But when Jesus saw it, he was indignant and said to them, “Let the children come to me; do not hinder them, for to such belongs the kingdom of God. Truly, I say to you, whoever does not receive the kingdom of God like a child shall not enter it.
Mark 10: 14-15
He stands in front of me on the bed, shirt-tail sticking out, bed head spiky and matted, a little sleep in the corner of his eye. I lean in to pull him close and say goodbye before leaving for work, feeling his small arms wrap around my shoulders as far as they can reach.
“You are a son of God,” I whisper. “He has called you his child, and wherever you go, his thoughts toward you are precious.”

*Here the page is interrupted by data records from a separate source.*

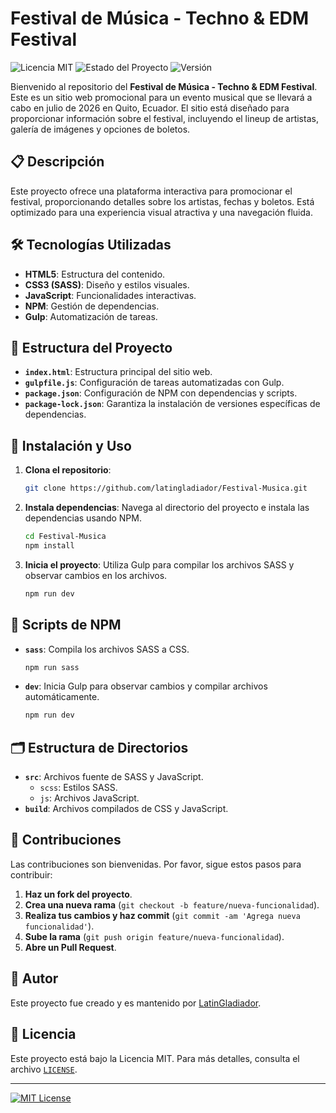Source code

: # Festival de Música - Techno & EDM Festival

![Licencia MIT](https://img.shields.io/badge/licencia-MIT-blue.svg)
![Estado del Proyecto](https://img.shields.io/badge/estado-finalizado-green.svg)
![Versión](https://img.shields.io/badge/versión-1.0.0-brightgreen.svg)


Bienvenido al repositorio del **Festival de Música - Techno & EDM Festival**. Este es un sitio web promocional para un evento musical que se llevará a cabo en julio de 2026 en Quito, Ecuador. El sitio está diseñado para proporcionar información sobre el festival, incluyendo el lineup de artistas, galería de imágenes y opciones de boletos.

## 📋 Descripción

Este proyecto ofrece una plataforma interactiva para promocionar el festival, proporcionando detalles sobre los artistas, fechas y boletos. Está optimizado para una experiencia visual atractiva y una navegación fluida.

## 🛠️ Tecnologías Utilizadas

- **HTML5**: Estructura del contenido.
- **CSS3 (SASS)**: Diseño y estilos visuales.
- **JavaScript**: Funcionalidades interactivas.
- **NPM**: Gestión de dependencias.
- **Gulp**: Automatización de tareas.

## 📂 Estructura del Proyecto

- **`index.html`**: Estructura principal del sitio web.
- **`gulpfile.js`**: Configuración de tareas automatizadas con Gulp.
- **`package.json`**: Configuración de NPM con dependencias y scripts.
- **`package-lock.json`**: Garantiza la instalación de versiones específicas de dependencias.

## 🚀 Instalación y Uso

1. **Clona el repositorio**:
   ```bash
   git clone https://github.com/latingladiador/Festival-Musica.git
   ```

2. **Instala dependencias**:
   Navega al directorio del proyecto e instala las dependencias usando NPM.
   ```bash
   cd Festival-Musica
   npm install
   ```

3. **Inicia el proyecto**:
   Utiliza Gulp para compilar los archivos SASS y observar cambios en los archivos.
   ```bash
   npm run dev
   ```

## 🧩 Scripts de NPM

- **`sass`**: Compila los archivos SASS a CSS.
  ```bash
  npm run sass
  ```

- **`dev`**: Inicia Gulp para observar cambios y compilar archivos automáticamente.
  ```bash
  npm run dev
  ```

## 🗂️ Estructura de Directorios

- **`src`**: Archivos fuente de SASS y JavaScript.
  - `scss`: Estilos SASS.
  - `js`: Archivos JavaScript.
- **`build`**: Archivos compilados de CSS y JavaScript.

## 🤝 Contribuciones

Las contribuciones son bienvenidas. Por favor, sigue estos pasos para contribuir:

1. **Haz un fork del proyecto**.
2. **Crea una nueva rama** (`git checkout -b feature/nueva-funcionalidad`).
3. **Realiza tus cambios y haz commit** (`git commit -am 'Agrega nueva funcionalidad'`).
4. **Sube la rama** (`git push origin feature/nueva-funcionalidad`).
5. **Abre un Pull Request**.

## 👤 Autor

Este proyecto fue creado y es mantenido por [LatinGladiador](https://github.com/LatinGladiador).

## 📜 Licencia

Este proyecto está bajo la Licencia MIT. Para más detalles, consulta el archivo [`LICENSE`](LICENSE).

---

[![MIT License](https://img.shields.io/badge/License-MIT-yellow.svg)](https://opensource.org/licenses/MIT)
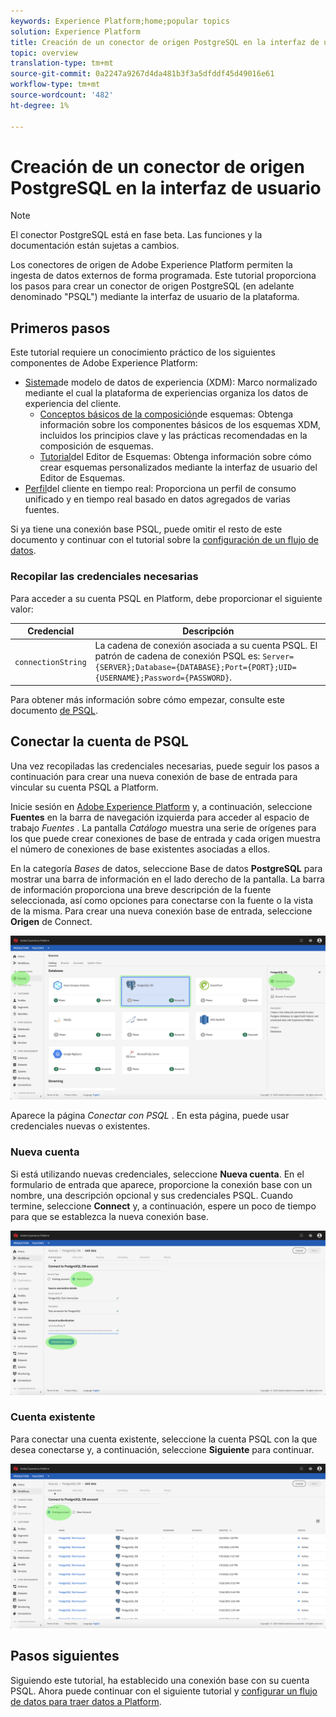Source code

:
 ```yaml
---
keywords: Experience Platform;home;popular topics
solution: Experience Platform
title: Creación de un conector de origen PostgreSQL en la interfaz de usuario
topic: overview
translation-type: tm+mt
source-git-commit: 0a2247a9267d4da481b3f3a5dfddf45d49016e61
workflow-type: tm+mt
source-wordcount: '482'
ht-degree: 1%

---
```



# Creación de un conector de origen PostgreSQL en la interfaz de usuario

> [!NOTE]
> El conector PostgreSQL está en fase beta. Las funciones y la documentación están sujetas a cambios.

Los conectores de origen de Adobe Experience Platform permiten la ingesta de datos externos de forma programada. Este tutorial proporciona los pasos para crear un conector de origen PostgreSQL (en adelante denominado &quot;PSQL&quot;) mediante la interfaz de usuario de la plataforma.

## Primeros pasos

Este tutorial requiere un conocimiento práctico de los siguientes componentes de Adobe Experience Platform:

* [Sistema](../../../../../xdm/home.md)de modelo de datos de experiencia (XDM): Marco normalizado mediante el cual la plataforma de experiencias organiza los datos de experiencia del cliente.
   * [Conceptos básicos de la composición](../../../../../xdm/schema/composition.md)de esquemas: Obtenga información sobre los componentes básicos de los esquemas XDM, incluidos los principios clave y las prácticas recomendadas en la composición de esquemas.
   * [Tutorial](../../../../../xdm/tutorials/create-schema-ui.md)del Editor de Esquemas: Obtenga información sobre cómo crear esquemas personalizados mediante la interfaz de usuario del Editor de Esquemas.
* [Perfil](../../../../../profile/home.md)del cliente en tiempo real: Proporciona un perfil de consumo unificado y en tiempo real basado en datos agregados de varias fuentes.

Si ya tiene una conexión base PSQL, puede omitir el resto de este documento y continuar con el tutorial sobre la [configuración de un flujo de datos](../../dataflow/databases.md).

### Recopilar las credenciales necesarias

Para acceder a su cuenta PSQL en Platform, debe proporcionar el siguiente valor:

| Credencial | Descripción |
| ---------- | ----------- |
| `connectionString` | La cadena de conexión asociada a su cuenta PSQL. El patrón de cadena de conexión PSQL es: `Server={SERVER};Database={DATABASE};Port={PORT};UID={USERNAME};Password={PASSWORD}`. |

Para obtener más información sobre cómo empezar, consulte este documento [de PSQL](https://www.postgresql.org/docs/9.2/app-psql.html).

## Conectar la cuenta de PSQL

Una vez recopiladas las credenciales necesarias, puede seguir los pasos a continuación para crear una nueva conexión de base de entrada para vincular su cuenta PSQL a Platform.

Inicie sesión en <a href="https://platform.adobe.com" target="_blank">Adobe Experience Platform</a> y, a continuación, seleccione **Fuentes** en la barra de navegación izquierda para acceder al espacio de trabajo *Fuentes* . La pantalla *Catálogo* muestra una serie de orígenes para los que puede crear conexiones de base de entrada y cada origen muestra el número de conexiones de base existentes asociadas a ellos.

En la categoría *Bases* de datos, seleccione Base de datos **PostgreSQL** para mostrar una barra de información en el lado derecho de la pantalla. La barra de información proporciona una breve descripción de la fuente seleccionada, así como opciones para conectarse con la fuente o la vista de la misma. Para crear una nueva conexión base de entrada, seleccione **Origen** de Connect.

![](../../../../images/tutorials/create/psql/catalog.png)

Aparece la página *Conectar con PSQL* . En esta página, puede usar credenciales nuevas o existentes.

### Nueva cuenta

Si está utilizando nuevas credenciales, seleccione **Nueva cuenta**. En el formulario de entrada que aparece, proporcione la conexión base con un nombre, una descripción opcional y sus credenciales PSQL. Cuando termine, seleccione **Connect** y, a continuación, espere un poco de tiempo para que se establezca la nueva conexión base.

![](../../../../images/tutorials/create/psql/connect.png)

### Cuenta existente

Para conectar una cuenta existente, seleccione la cuenta PSQL con la que desea conectarse y, a continuación, seleccione **Siguiente** para continuar.

![](../../../../images/tutorials/create/psql/existing.png)

## Pasos siguientes

Siguiendo este tutorial, ha establecido una conexión base con su cuenta PSQL. Ahora puede continuar con el siguiente tutorial y [configurar un flujo de datos para traer datos a Platform](../../dataflow/databases.md).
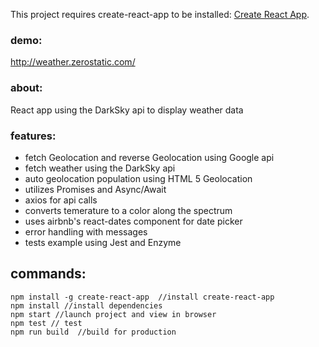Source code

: This project requires create-react-app to be installed: [Create React App](https://github.com/facebookincubator/create-react-app).

### demo:
http://weather.zerostatic.com/

### about:
React app using the DarkSky api to display weather data

### features:
- fetch Geolocation and reverse Geolocation using Google api
- fetch weather using the DarkSky api
- auto geolocation population using HTML 5 Geolocation
- utilizes Promises and Async/Await
- axios for api calls
- converts temerature to a color along the spectrum
- uses airbnb's react-dates component for date picker
- error handling with messages
- tests example using Jest and Enzyme

## commands:

```
npm install -g create-react-app  //install create-react-app
npm install //install dependencies
npm start //launch project and view in browser
npm test // test
npm run build  //build for production
```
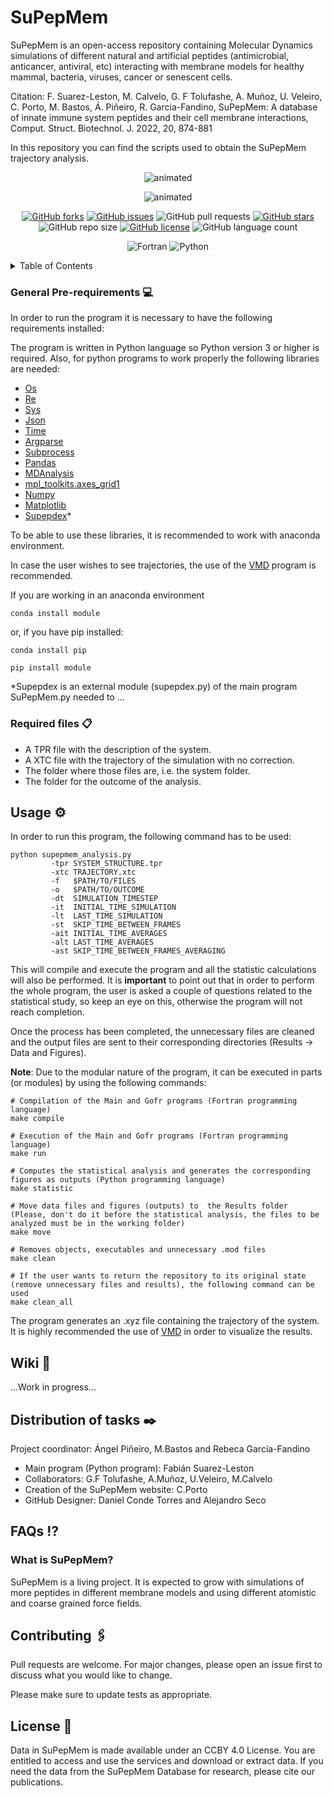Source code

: # SuPepMem
SuPepMem is an open-access repository containing Molecular Dynamics simulations of different natural and artificial peptides (antimicrobial, anticancer, antiviral, etc) interacting with membrane models for healthy mammal, bacteria, viruses, cancer or senescent cells. 

 Citation: F. Suarez-Leston, M. Calvelo, G. F Tolufashe, A. Muñoz, U. Veleiro, C. Porto, M. Bastos, Á. Piñeiro, R. Garcia-Fandino, SuPepMem: A database of innate immune system peptides and their cell membrane interactions, Comput. Struct. Biotechnol. J. 2022, 20, 874-881

In this repository you can find the scripts used to obtain the SuPepMem trajectory analysis.



<p align="center">
  <img src="https://user-images.githubusercontent.com/66941005/155822626-9a3d667d-cf97-44cb-b0a4-29d1b485c6d4.gif" alt="animated" />
</p>

<p align="center">
  <img src="https://user-images.githubusercontent.com/117435891/199937492-0cd6dc84-f569-42b6-9db0-32fed0aeed41.gif" alt="animated" />
</p>


<div align="center">
 
[![GitHub forks](https://img.shields.io/github/forks/Eines-Informatiques-Avancades/Project-II)](https://github.com/Eines-Informatiques-Avancades/Project-II/network)
[![GitHub issues](https://img.shields.io/github/issues/Eines-Informatiques-Avancades/Project-II)](https://github.com/Eines-Informatiques-Avancades/Project-II/issues)
![GitHub pull requests](https://img.shields.io/github/issues-pr/Eines-Informatiques-Avancades/Project-II)
[![GitHub stars](https://img.shields.io/github/stars/Eines-Informatiques-Avancades/Project-II)](https://github.com/Eines-Informatiques-Avancades/Project-II/stargazers)
![GitHub repo size](https://img.shields.io/github/repo-size/Eines-Informatiques-Avancades/Project-II)
[![GitHub license](https://img.shields.io/github/license/Eines-Informatiques-Avancades/Project-II)](https://github.com/Eines-Informatiques-Avancades/Project-II)
![GitHub language count](https://img.shields.io/github/languages/count/Eines-Informatiques-Avancades/Project-II)

![Fortran](https://img.shields.io/badge/Fortran-%23734F96.svg?style=for-the-badge&logo=fortran&logoColor=white)
![Python](https://img.shields.io/badge/python-3670A0?style=for-the-badge&logo=python&logoColor=ffdd54)
</div>


<!-- TABLE OF CONTENTS -->
<details>
  <summary>Table of Contents</summary>
  <ol>
    <li><a href="#Pre-requirements">Pre-requirements</a></li>
    <li><a href="#Required-files">Pre-requirements</a></li>
    <li><a href="#Usage">Usage</a></li>
    <li><a href="#wiki">Wiki</a></li>
    <li><a href="#Distribution-of-tasks">Distribution of tasks</a></li>
    <li><a href="##FAQs">FAQs</a></li>
   <li><a href="#contributing">Contributing</a></li>
  </ol>
</details>


<!-- Pre-requirements -->
### General Pre-requirements :computer:

In order to run the program it is necessary to have the following requirements installed:

The program is written in Python language so Python version 3 or higher is required. Also, for python programs to work properly the following libraries are needed:
- [Os](https://docs.python.org/3/library/os.html)
- [Re](https://docs.python.org/3/library/re.html)
- [Sys](https://docs.python.org/3/library/sys.html)
- [Json](https://docs.python.org/3/library/json.html)
- [Time](https://docs.python.org/3/library/time.html)
- [Argparse](https://docs.python.org/3/library/argparse.html)
- [Subprocess](https://docs.python.org/3/library/subprocess.html)
- [Pandas](https://pandas.pydata.org/)
- [MDAnalysis](https://www.mdanalysis.org/) 
- [mpl_toolkits.axes_grid1](https://matplotlib.org/stable/tutorials/toolkits/axes_grid.html)
- [Numpy](https://numpy.org)
- [Matplotlib](https://matplotlib.org)
- [Supepdex](https://github.com/DanielCondeTorres/SuPepMem/edit/main/README.md)*

To be able to use these libraries, it is recommended to work with anaconda environment.

In case the user wishes to see trajectories, the use of the [VMD](https://www.ks.uiuc.edu/Research/vmd/) program is recommended.


If you are working in an anaconda environment
```
conda install module
```

or, if you have pip installed:

```
conda install pip
```
```
pip install module
```

*Supepdex is an external module (supepdex.py) of the main program SuPepMem.py needed to ...


<!-- Required-files -->
### Required files 📋
- A TPR file with the description of the system.
- A XTC file with the trajectory of the simulation with no correction.
- The folder where those files are, i.e. the system folder.
- The folder for the outcome of the analysis.

<!-- Usage -->
## Usage ⚙️
In order to run this program, the following command has to be used:
```
python supepmem_analysis.py
         -tpr SYSTEM_STRUCTURE.tpr
         -xtc TRAJECTORY.xtc
         -f   $PATH/TO/FILES
         -o   $PATH/TO/OUTCOME
         -dt  SIMULATION_TIMESTEP
         -it  INITIAL_TIME_SIMULATION
         -lt  LAST_TIME_SIMULATION
         -st  SKIP_TIME_BETWEEN_FRAMES
         -ait INITIAL_TIME_AVERAGES
         -alt LAST_TIME_AVERAGES
         -ast SKIP_TIME_BETWEEN_FRAMES_AVERAGING
```
This will compile and execute the program and all the statistic calculations will also be performed. It is **important** to point out that in order to perform the whole program, the user is asked a couple of questions related to the statistical study, so keep an eye on this, otherwise the program will not reach completion.

Once the process has been completed, the unnecessary files are cleaned and the output files are sent to their corresponding directories (Results -> Data and Figures).

**Note**: Due to the modular nature of the program, it can be executed in parts (or modules) by using the following commands:

```
# Compilation of the Main and Gofr programs (Fortran programming language)
make compile

# Execution of the Main and Gofr programs (Fortran programming language)
make run

# Computes the statistical analysis and generates the corresponding figures as outputs (Python programming language)
make statistic

# Move data files and figures (outputs) to  the Results folder (Please, don't do it before the statistical analysis, the files to be analyzed must be in the working folder) 
make move

# Removes objects, executables and unnecessary .mod files
make clean

# If the user wants to return the repository to its original state (remove unnecessary files and results), the following command can be used
make clean_all
```
The program generates an .xyz file containing the trajectory of the system. It is highly recommended the use of [VMD](https://www.ks.uiuc.edu/Research/vmd/) in order to visualize the results.

## Wiki 📖

...Work in progress...


<!-- DISTRIBUTION OF TASKS -->
## Distribution of tasks ✒️ 
Project coordinator: Ángel Piñeiro, M.Bastos and Rebeca García-Fandino

- Main program (Python program): Fabián Suarez-Leston
- Collaborators: G.F Tolufashe, A.Muñoz, U.Veleiro, M.Calvelo
- Creation of the SuPepMem website: C.Porto
- GitHub Designer: Daniel Conde Torres and Alejandro Seco


<!-- FAQs -->
## FAQs :interrobang:

### What is SuPepMem?

SuPepMem is a living project. It is expected to grow with simulations of more peptides in different membrane models and using different atomistic and coarse grained force fields. 

<!-- CONTRIBUTING -->
## Contributing 🖇️
Pull requests are welcome. For major changes, please open an issue first to discuss what you would like to change.

Please make sure to update tests as appropriate.

## License :green_book:
Data in SuPepMem is made available under an CCBY 4.0 License. You are entitled to access and use the services and download or extract data. If you need the data from the SuPepMem Database for research, please cite our publications.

He pats my shoulder once, and I can feel him smile. “I know, Daddy,” he says matter-of-factly. “I know that.”
We pull away, and he beams at me. I believe him when he says he knows; in fact, he’s never really doubted it. Praise God for that! I pray that after all the spelling tests and math quizzes, recess games of wall ball and bedtime stories, after the lamp is switched off, he carries these words with him like a smooth stone in his pocket on which is written his true name, the one written in the eternal world, where the truth about him is shining and visible.
But what about me?
That morning, I drove to work in the blue pre-dawn light. I had on the new Andrew Peterson album, the first track. The sun was just breaking over the fields of mown corn, and I found myself haunted by the contrast between my son’s blithe, smiling answer and the thoughts which swirled around me in the driver’s seat: the promises unkept and things undone piling up like stacks and stacks of failure I carry around as a father, a husband, a son, a brother, a writer, and a friend.
The song reached its climax, and the words spilled out of the speakers and filled the silent car: “I had a dream that I was waking at the burning edge of dawn, and I could finally believe the king has loved me all along.” By the time the song finished, I was weeping for this blessed reminder.
Does it seem like so much of life is spent battling the shadows and the darkness? Even when life with children is filled with so much light – picnics and read-alouds, paintings on the refrigerator and backyard silliness – the night falls, I lay my head on the pillow and I’m haunted by all that is left un-done. Every field I’ve been given to tend is growing weeds, and try as I might, I can’t pull them all fast enough. It’s never enough.
“I had a dream that I was waking at the burning edge of dawn, and I could finally believe the king has loved me all along.”
“Kingdom come” means so many things, but perhaps most precious of all is that my faith will become eyes, and I will finally accept, like my son, that I am loved by the King. His thoughts are precious to me. He waits at the end of the road for me to return again and again, and when he sees me, he hoists his tunic to his knees and races toward me. Then, improbably, he throws a feast, hugs me, clothes me, celebrates me.
Maybe this is what it means to receive the Kingdom of God like a child – to lay aside the wounds of guilt and the broken arrows lodged in my soul, and come to my father with bed head and a little sleep in my eye, throw my arms around his shoulder and listen as he whispers to me again my true name.
May my home be a place that proclaims this truth, as much for myself as for my family:
You are a child of God. He has called you his own, and wherever you go, his thoughts are precious to you.